Recently Dr. Nathan DeWall of the University of Kentucky reported that his study of pop lyrics showed “an increasing focus on me and my instead of we and our and us,” and reflected a shift away from concern for community to self-engagement in America.

Despite this report, I see signs of a new direction in Oak Park, as evidenced by community conversations in a number of areas. Here’s the evidence of changes that can help shape our villages for years to come:

People are taking local action to counter climate change through green blocks, community gardens, composting and recycling. These local efforts are being harnessed to a community-wide effort through Plan It Green (an OPRF Community Foundation’s Community Works initiative), which has convened government agencies, local businesses, interfaith groups and neighborhood groups to find ways to share best practices, educate the public about simple steps to conservation and engage community structures to support these efforts.
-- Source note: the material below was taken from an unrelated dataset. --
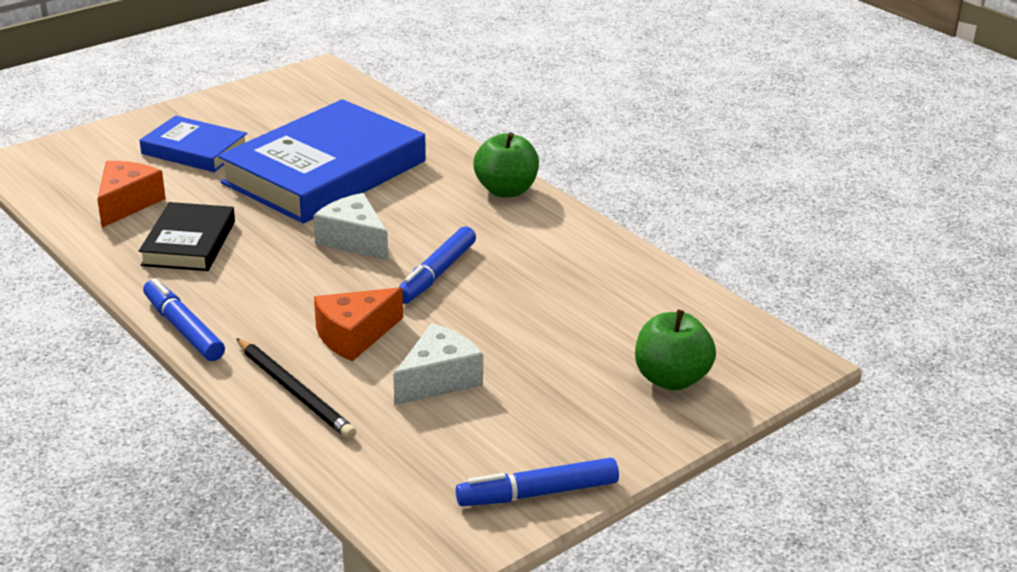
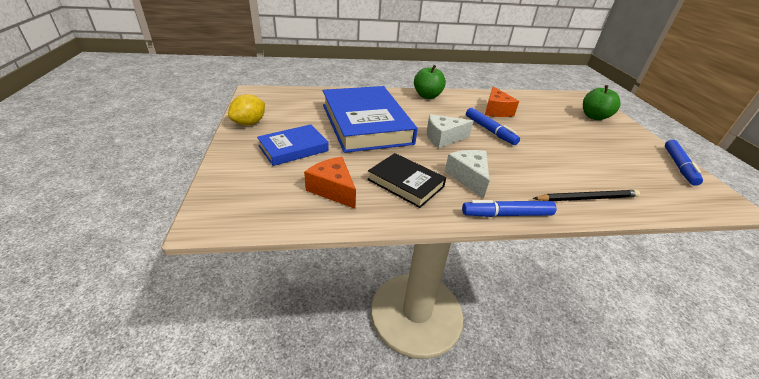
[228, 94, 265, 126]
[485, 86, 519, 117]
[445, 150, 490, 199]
The Citizens Council formed to reduce teen drug and alcohol use has been gaining steam, rather than fizzling out as prior efforts did, meeting with parents, government representatives and concerned residents explore better strategies to address this issue. River Forest has just enacted a social-host ordinance to provide new tools to help parents and police address underage parties.
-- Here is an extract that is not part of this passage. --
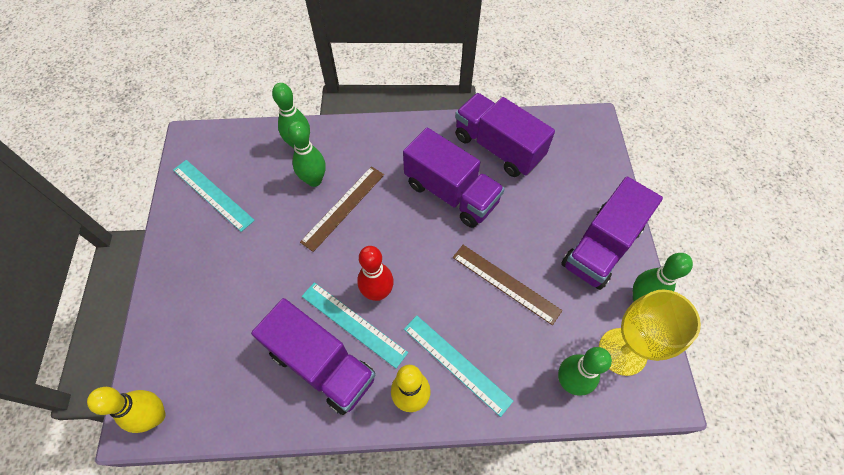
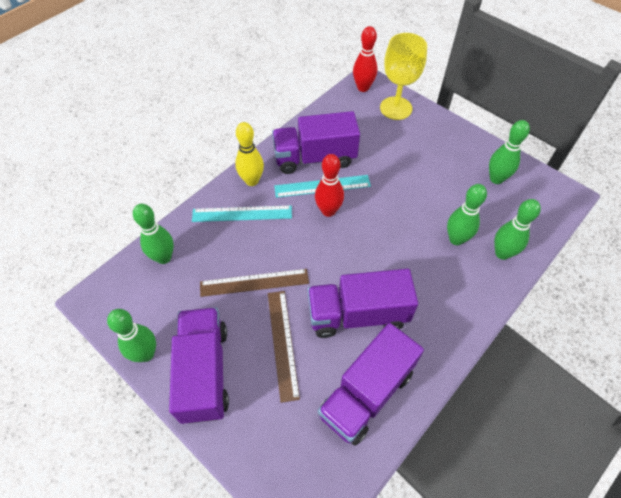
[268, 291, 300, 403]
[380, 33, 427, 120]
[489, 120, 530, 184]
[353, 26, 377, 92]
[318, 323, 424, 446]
Through the West Cook YMCA, Oak Park has received funding from the Robert Wood Johnson Foundation for Pioneering Healthier Communities, an initiative to empower communities with strategies and models for creating and sustaining positive change in support of healthy living. In the same vein the Oak Park Board of Health is participating in projects of the Illinois Alliance to Prevent Obesity, with similar goals.

The OPRF Shared Services Task Force, with support from Community Bank, Dominican University and the Oak Park-River Forest Community Foundation, has been working to promote collaborative efforts among nonprofit organizations. Most of these groups are social service agencies that have been finding ways to create a web of support and cross-referrals for clients that can better assist those in the community who turn to them for help.

As an offshoot of this effort, the Oak Park Area Arts Council and local arts groups recently convened a meeting with the same goal of sharing resources and best practices. As a part of this discussion, I was thrilled to see the creativity and generous spirit of local arts organizations.

The recent meeting of newly elected officials to discuss how to collaborate and share services provides a governmental example of working more closely together for the greater good.

Finally, the passage of the District 97 referendum indicates a community spirit and long-term perspective from a majority of voters that good schools remain fundamental to the success of our community.

All of these are hopeful signs in these challenging financial times of a new spirit of cooperation that can only benefit our community and ultimately make it a more vibrant and caring place to live.

Teresa Powell is the Oak Park village clerk.